BEGIN DATA SHOWN

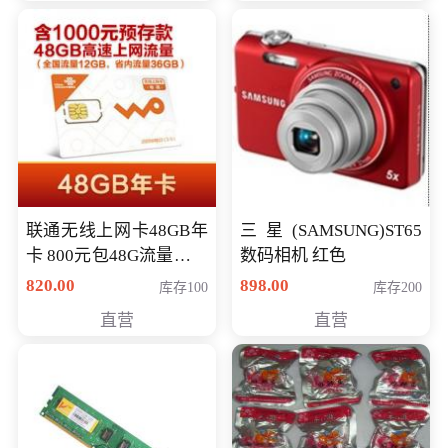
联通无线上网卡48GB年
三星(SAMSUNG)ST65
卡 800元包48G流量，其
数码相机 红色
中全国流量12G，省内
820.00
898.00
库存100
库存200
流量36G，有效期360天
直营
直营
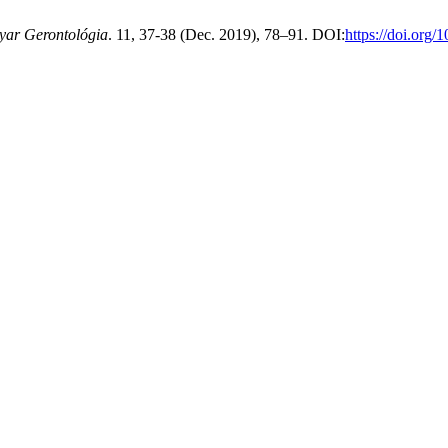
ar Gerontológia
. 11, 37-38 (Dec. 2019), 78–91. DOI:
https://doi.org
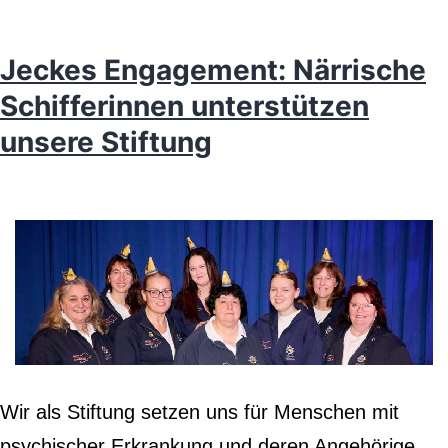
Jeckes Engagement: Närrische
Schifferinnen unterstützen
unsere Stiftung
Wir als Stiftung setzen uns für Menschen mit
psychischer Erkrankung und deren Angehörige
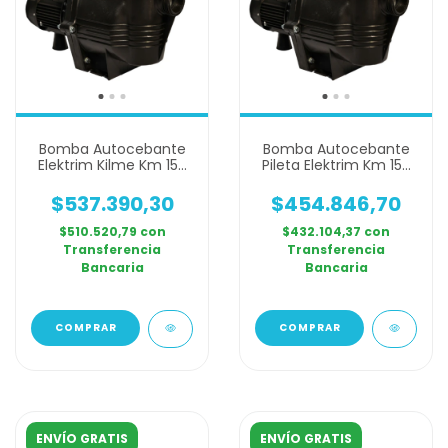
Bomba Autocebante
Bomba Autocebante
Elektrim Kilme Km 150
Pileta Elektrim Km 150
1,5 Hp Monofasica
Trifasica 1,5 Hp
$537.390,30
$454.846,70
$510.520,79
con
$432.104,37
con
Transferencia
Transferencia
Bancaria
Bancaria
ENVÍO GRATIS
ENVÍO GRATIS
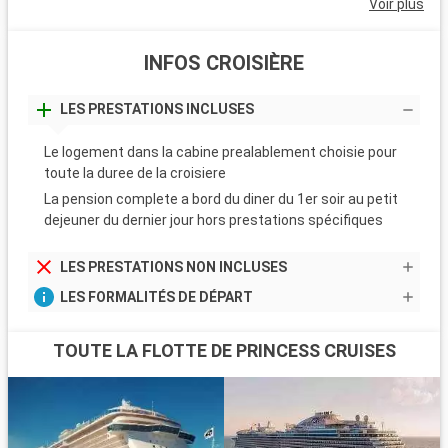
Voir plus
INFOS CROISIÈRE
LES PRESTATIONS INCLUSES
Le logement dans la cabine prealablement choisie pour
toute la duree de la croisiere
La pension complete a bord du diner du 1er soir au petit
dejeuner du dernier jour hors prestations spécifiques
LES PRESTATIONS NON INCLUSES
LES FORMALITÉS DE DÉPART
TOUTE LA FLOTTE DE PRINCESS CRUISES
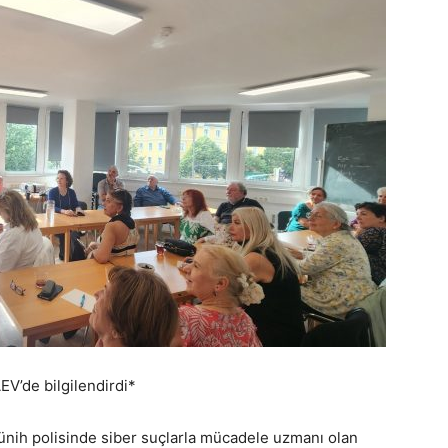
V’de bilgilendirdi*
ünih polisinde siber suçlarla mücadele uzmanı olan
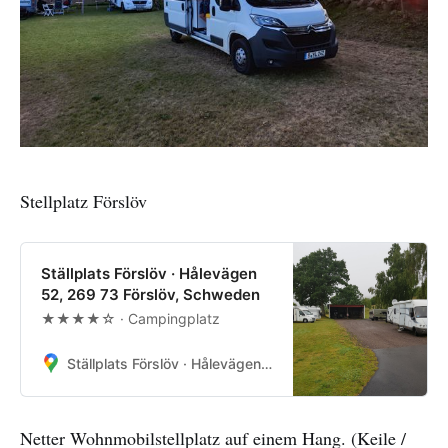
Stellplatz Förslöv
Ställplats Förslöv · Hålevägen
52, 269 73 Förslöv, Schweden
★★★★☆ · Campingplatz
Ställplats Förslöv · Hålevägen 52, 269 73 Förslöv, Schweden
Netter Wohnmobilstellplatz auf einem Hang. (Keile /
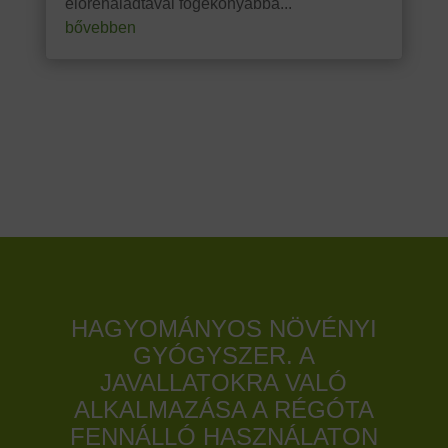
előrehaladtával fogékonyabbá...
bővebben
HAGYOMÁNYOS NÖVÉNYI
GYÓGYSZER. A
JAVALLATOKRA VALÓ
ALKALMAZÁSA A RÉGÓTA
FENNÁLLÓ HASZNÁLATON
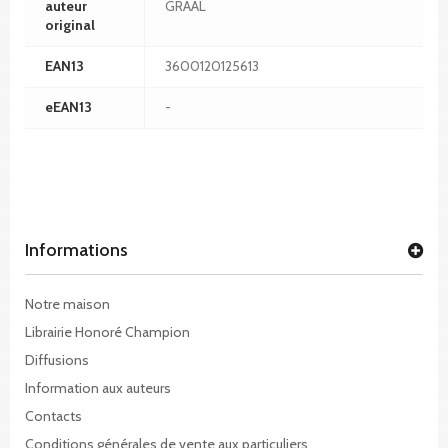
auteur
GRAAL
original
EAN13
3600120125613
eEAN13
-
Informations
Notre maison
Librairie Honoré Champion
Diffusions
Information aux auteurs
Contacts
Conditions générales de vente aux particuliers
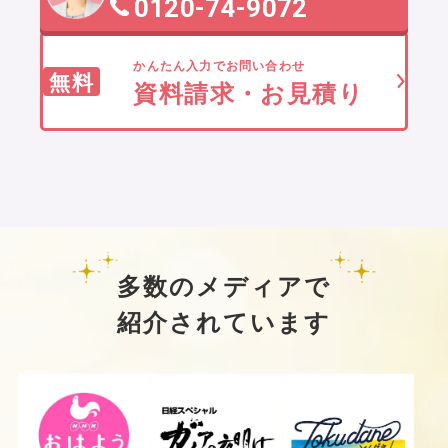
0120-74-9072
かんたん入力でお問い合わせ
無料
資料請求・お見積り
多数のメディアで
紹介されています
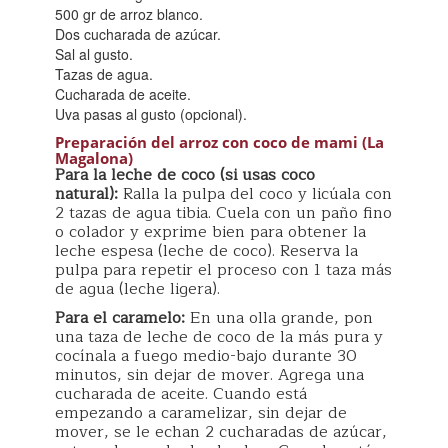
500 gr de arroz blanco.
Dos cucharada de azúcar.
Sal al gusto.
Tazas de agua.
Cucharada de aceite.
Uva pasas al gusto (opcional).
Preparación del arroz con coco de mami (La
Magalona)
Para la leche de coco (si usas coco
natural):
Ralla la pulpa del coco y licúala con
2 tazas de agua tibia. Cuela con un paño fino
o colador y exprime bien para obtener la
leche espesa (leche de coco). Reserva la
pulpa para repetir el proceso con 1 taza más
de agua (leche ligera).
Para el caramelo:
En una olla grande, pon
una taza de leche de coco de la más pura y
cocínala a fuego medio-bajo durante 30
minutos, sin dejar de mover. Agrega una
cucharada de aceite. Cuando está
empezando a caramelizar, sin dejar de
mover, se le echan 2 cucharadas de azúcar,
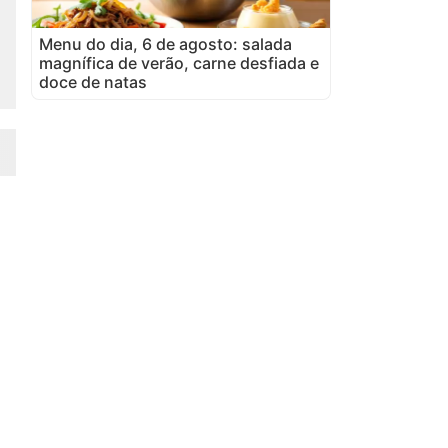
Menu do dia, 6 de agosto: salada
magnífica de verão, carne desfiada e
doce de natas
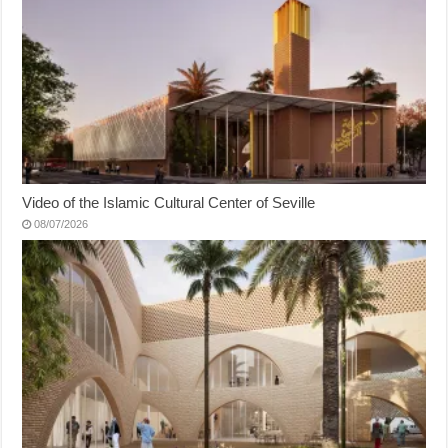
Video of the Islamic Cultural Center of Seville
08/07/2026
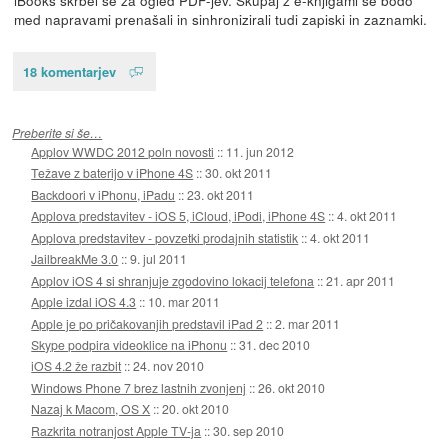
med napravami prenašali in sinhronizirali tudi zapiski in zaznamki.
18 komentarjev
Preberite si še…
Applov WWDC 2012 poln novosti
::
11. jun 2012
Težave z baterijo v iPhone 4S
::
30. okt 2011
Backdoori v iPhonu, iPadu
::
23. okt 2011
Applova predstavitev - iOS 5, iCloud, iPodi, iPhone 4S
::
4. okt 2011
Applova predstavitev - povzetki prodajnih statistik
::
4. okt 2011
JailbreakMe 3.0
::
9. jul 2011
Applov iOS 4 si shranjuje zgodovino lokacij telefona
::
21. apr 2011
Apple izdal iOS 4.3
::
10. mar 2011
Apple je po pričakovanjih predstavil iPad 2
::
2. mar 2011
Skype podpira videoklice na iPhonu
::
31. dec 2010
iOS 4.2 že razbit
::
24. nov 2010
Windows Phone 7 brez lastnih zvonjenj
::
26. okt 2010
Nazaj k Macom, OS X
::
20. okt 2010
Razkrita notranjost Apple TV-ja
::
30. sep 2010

END DATA SHOWN

TASK STATEMENT:
This calls for an exact copy of all the entries above, with the pictures omitted.

TASK SOLUTION:
联通无线上网卡48GB年
三星(SAMSUNG)ST65
卡 800元包48G流量，其
数码相机 红色
中全国流量12G，省内
820.00
898.00
库存100
库存200
流量36G，有效期360天
直营
直营
ar Gerontológia
. 11, 37-38 (Dec. 2019), 78–91. DOI:
https://doi.org
Jeckes Engagement: Närrische
Schifferinnen unterstützen
unsere Stiftung
Wir als Stiftung setzen uns für Menschen mit
psychischer Erkrankung und deren Angehörige
Bomba Autocebante
Bomba Autocebante
Elektrim Kilme Km 150
Pileta Elektrim Km 150
1,5 Hp Monofasica
Trifasica 1,5 Hp
$537.390,30
$454.846,70
$510.520,79
con
$432.104,37
con
Transferencia
Transferencia
Bancaria
Bancaria
ENVÍO GRATIS
ENVÍO GRATIS
Voir plus
INFOS CROISIÈRE
LES PRESTATIONS INCLUSES
Le logement dans la cabine prealablement choisie pour
toute la duree de la croisiere
La pension complete a bord du diner du 1er soir au petit
dejeuner du dernier jour hors prestations spécifiques
LES PRESTATIONS NON INCLUSES
LES FORMALITÉS DE DÉPART
TOUTE LA FLOTTE DE PRINCESS CRUISES
V’de bilgilendirdi*
ünih polisinde siber suçlarla mücadele uzmanı olan
Stellplatz Förslöv
Ställplats Förslöv · Hålevägen
52, 269 73 Förslöv, Schweden
★★★★☆ · Campingplatz
Ställplats Förslöv · Hålevägen 52, 269 73 Förslöv, Schweden
Netter Wohnmobilstellplatz auf einem Hang. (Keile /
előrehaladtával fogékonyabbá...
bővebben
HAGYOMÁNYOS NÖVÉNYI
GYÓGYSZER. A
JAVALLATOKRA VALÓ
ALKALMAZÁSA A RÉGÓTA
FENNÁLLÓ HASZNÁLATON
auteur
GRAAL
original
EAN13
3600120125613
eEAN13
-
Informations
Notre maison
Librairie Honoré Champion
Diffusions
Information aux auteurs
Contacts
Conditions générales de vente aux particuliers
0120-74-9072
かんたん入力でお問い合わせ
無料
資料請求・お見積り
多数のメディアで
紹介されています
500 gr de arroz blanco.
Dos cucharada de azúcar.
Sal al gusto.
Tazas de agua.
Cucharada de aceite.
Uva pasas al gusto (opcional).
Preparación del arroz con coco de mami (La
Magalona)
Para la leche de coco (si usas coco
natural):
Ralla la pulpa del coco y licúala con
2 tazas de agua tibia. Cuela con un paño fino
o colador y exprime bien para obtener la
leche espesa (leche de coco). Reserva la
pulpa para repetir el proceso con 1 taza más
de agua (leche ligera).
Para el caramelo:
En una olla grande, pon
una taza de leche de coco de la más pura y
cocínala a fuego medio-bajo durante 30
minutos, sin dejar de mover. Agrega una
cucharada de aceite. Cuando está
empezando a caramelizar, sin dejar de
mover, se le echan 2 cucharadas de azúcar,
Menu do dia, 6 de agosto: salada
magnífica de verão, carne desfiada e
doce de natas
Video of the Islamic Cultural Center of Seville
08/07/2026
med napravami prenašali in sinhronizirali tudi zapiski in zaznamki.
18 komentarjev
Preberite si še…
Applov WWDC 2012 poln novosti
::
11. jun 2012
Težave z baterijo v iPhone 4S
::
30. okt 2011
Backdoori v iPhonu, iPadu
::
23. okt 2011
Applova predstavitev - iOS 5, iCloud, iPodi, iPhone 4S
::
4. okt 2011
Applova predstavitev - povzetki prodajnih statistik
::
4. okt 2011
JailbreakMe 3.0
::
9. jul 2011
Applov iOS 4 si shranjuje zgodovino lokacij telefona
::
21. apr 2011
Apple izdal iOS 4.3
::
10. mar 2011
Apple je po pričakovanjih predstavil iPad 2
::
2. mar 2011
Skype podpira videoklice na iPhonu
::
31. dec 2010
iOS 4.2 že razbit
::
24. nov 2010
Windows Phone 7 brez lastnih zvonjenj
::
26. okt 2010
Nazaj k Macom, OS X
::
20. okt 2010
Razkrita notranjost Apple TV-ja
::
30. sep 2010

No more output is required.